= Beginning of Section =

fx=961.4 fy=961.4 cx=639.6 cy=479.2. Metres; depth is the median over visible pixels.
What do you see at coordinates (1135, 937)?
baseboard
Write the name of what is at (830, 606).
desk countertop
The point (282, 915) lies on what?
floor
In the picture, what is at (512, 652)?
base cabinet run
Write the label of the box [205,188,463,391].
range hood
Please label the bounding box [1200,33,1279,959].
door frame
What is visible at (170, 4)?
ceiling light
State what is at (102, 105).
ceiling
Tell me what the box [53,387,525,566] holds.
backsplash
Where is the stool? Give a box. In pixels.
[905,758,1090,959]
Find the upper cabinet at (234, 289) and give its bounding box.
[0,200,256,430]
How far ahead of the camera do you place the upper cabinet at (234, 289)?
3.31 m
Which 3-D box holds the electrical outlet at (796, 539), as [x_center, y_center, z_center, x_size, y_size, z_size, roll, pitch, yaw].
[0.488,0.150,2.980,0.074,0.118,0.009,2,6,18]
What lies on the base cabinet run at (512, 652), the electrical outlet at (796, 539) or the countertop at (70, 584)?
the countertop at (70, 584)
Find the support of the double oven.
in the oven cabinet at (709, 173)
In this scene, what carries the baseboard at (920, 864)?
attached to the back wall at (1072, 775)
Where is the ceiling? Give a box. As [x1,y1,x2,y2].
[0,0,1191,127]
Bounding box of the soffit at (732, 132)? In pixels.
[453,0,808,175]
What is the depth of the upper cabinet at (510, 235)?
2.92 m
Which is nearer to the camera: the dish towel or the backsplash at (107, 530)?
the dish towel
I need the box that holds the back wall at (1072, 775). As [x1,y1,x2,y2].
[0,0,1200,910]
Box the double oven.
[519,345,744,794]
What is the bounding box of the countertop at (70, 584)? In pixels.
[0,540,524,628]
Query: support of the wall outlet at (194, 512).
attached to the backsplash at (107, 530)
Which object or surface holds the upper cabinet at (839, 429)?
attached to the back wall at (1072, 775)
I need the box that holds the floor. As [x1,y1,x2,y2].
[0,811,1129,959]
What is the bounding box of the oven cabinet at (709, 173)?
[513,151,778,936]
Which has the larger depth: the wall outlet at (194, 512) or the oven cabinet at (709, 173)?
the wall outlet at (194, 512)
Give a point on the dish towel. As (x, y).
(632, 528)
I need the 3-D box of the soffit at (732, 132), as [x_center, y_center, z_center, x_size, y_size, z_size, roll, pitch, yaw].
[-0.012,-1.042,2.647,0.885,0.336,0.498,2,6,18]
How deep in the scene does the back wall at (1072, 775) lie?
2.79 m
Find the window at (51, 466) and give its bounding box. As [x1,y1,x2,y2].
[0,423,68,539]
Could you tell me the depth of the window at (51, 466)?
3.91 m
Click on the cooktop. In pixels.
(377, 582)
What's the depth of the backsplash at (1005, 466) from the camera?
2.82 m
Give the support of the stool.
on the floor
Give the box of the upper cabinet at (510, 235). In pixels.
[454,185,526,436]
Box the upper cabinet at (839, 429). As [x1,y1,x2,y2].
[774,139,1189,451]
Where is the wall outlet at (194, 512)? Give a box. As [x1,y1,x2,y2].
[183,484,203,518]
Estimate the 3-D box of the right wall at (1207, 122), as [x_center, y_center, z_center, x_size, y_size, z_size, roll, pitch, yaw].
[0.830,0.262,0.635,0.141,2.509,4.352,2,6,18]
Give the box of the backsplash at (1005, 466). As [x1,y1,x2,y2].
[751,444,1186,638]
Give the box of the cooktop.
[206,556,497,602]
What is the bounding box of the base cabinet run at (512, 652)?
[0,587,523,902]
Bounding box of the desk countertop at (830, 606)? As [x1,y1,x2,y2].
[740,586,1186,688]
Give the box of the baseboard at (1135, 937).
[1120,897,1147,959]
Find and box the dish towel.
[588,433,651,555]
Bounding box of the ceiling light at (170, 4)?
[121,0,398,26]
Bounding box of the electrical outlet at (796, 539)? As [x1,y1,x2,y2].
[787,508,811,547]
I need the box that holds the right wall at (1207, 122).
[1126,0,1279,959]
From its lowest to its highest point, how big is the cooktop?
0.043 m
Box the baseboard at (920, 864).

= End of Section =

YOUR TASK
Repeat the listing above exactly, every line of it.

REPLY
fx=961.4 fy=961.4 cx=639.6 cy=479.2. Metres; depth is the median over visible pixels.
What do you see at coordinates (1135, 937)?
baseboard
Write the name of what is at (830, 606).
desk countertop
The point (282, 915) lies on what?
floor
In the picture, what is at (512, 652)?
base cabinet run
Write the label of the box [205,188,463,391].
range hood
Please label the bounding box [1200,33,1279,959].
door frame
What is visible at (170, 4)?
ceiling light
State what is at (102, 105).
ceiling
Tell me what the box [53,387,525,566] holds.
backsplash
Where is the stool? Give a box. In pixels.
[905,758,1090,959]
Find the upper cabinet at (234, 289) and give its bounding box.
[0,200,256,430]
How far ahead of the camera do you place the upper cabinet at (234, 289)?
3.31 m
Which 3-D box holds the electrical outlet at (796, 539), as [x_center, y_center, z_center, x_size, y_size, z_size, roll, pitch, yaw].
[0.488,0.150,2.980,0.074,0.118,0.009,2,6,18]
What lies on the base cabinet run at (512, 652), the electrical outlet at (796, 539) or the countertop at (70, 584)?
the countertop at (70, 584)
Find the support of the double oven.
in the oven cabinet at (709, 173)
In this scene, what carries the baseboard at (920, 864)?
attached to the back wall at (1072, 775)
Where is the ceiling? Give a box. As [x1,y1,x2,y2].
[0,0,1191,127]
Bounding box of the soffit at (732, 132)? In pixels.
[453,0,808,175]
What is the depth of the upper cabinet at (510, 235)?
2.92 m
Which is nearer to the camera: the dish towel or the backsplash at (107, 530)?
the dish towel
I need the box that holds the back wall at (1072, 775). As [x1,y1,x2,y2].
[0,0,1200,910]
Box the double oven.
[519,345,744,794]
What is the bounding box of the countertop at (70, 584)? In pixels.
[0,540,524,628]
Query: support of the wall outlet at (194, 512).
attached to the backsplash at (107, 530)
Which object or surface holds the upper cabinet at (839, 429)?
attached to the back wall at (1072, 775)
I need the box that holds the floor. As [x1,y1,x2,y2].
[0,811,1129,959]
What is the bounding box of the oven cabinet at (709, 173)?
[513,151,778,936]
Which has the larger depth: the wall outlet at (194, 512) or the oven cabinet at (709, 173)?
the wall outlet at (194, 512)
Give a point on the dish towel. As (x, y).
(632, 528)
I need the 3-D box of the soffit at (732, 132), as [x_center, y_center, z_center, x_size, y_size, z_size, roll, pitch, yaw].
[-0.012,-1.042,2.647,0.885,0.336,0.498,2,6,18]
How deep in the scene does the back wall at (1072, 775) lie?
2.79 m
Find the window at (51, 466) and give its bounding box. As [x1,y1,x2,y2].
[0,423,68,539]
Could you tell me the depth of the window at (51, 466)?
3.91 m
Click on the cooktop. In pixels.
(377, 582)
What's the depth of the backsplash at (1005, 466) from the camera?
2.82 m
Give the support of the stool.
on the floor
Give the box of the upper cabinet at (510, 235). In pixels.
[454,185,526,436]
Box the upper cabinet at (839, 429). As [x1,y1,x2,y2].
[774,139,1189,451]
Where is the wall outlet at (194, 512)? Give a box. As [x1,y1,x2,y2].
[183,484,203,518]
Estimate the 3-D box of the right wall at (1207, 122), as [x_center, y_center, z_center, x_size, y_size, z_size, roll, pitch, yaw].
[0.830,0.262,0.635,0.141,2.509,4.352,2,6,18]
Give the box of the backsplash at (1005, 466). As [x1,y1,x2,y2].
[751,444,1186,638]
Give the box of the cooktop.
[206,556,497,602]
What is the bounding box of the base cabinet run at (512, 652)?
[0,587,523,902]
Bounding box of the desk countertop at (830, 606)? As [x1,y1,x2,y2].
[740,586,1186,688]
Give the box of the baseboard at (1135, 937).
[1120,897,1147,959]
Find and box the dish towel.
[588,433,651,555]
Bounding box of the ceiling light at (170, 4)?
[121,0,398,26]
Bounding box of the electrical outlet at (796, 539)? As [x1,y1,x2,y2].
[787,508,811,547]
I need the box that holds the right wall at (1207, 122).
[1126,0,1279,959]
From its lowest to its highest point, how big is the cooktop?
0.043 m
Box the baseboard at (920, 864).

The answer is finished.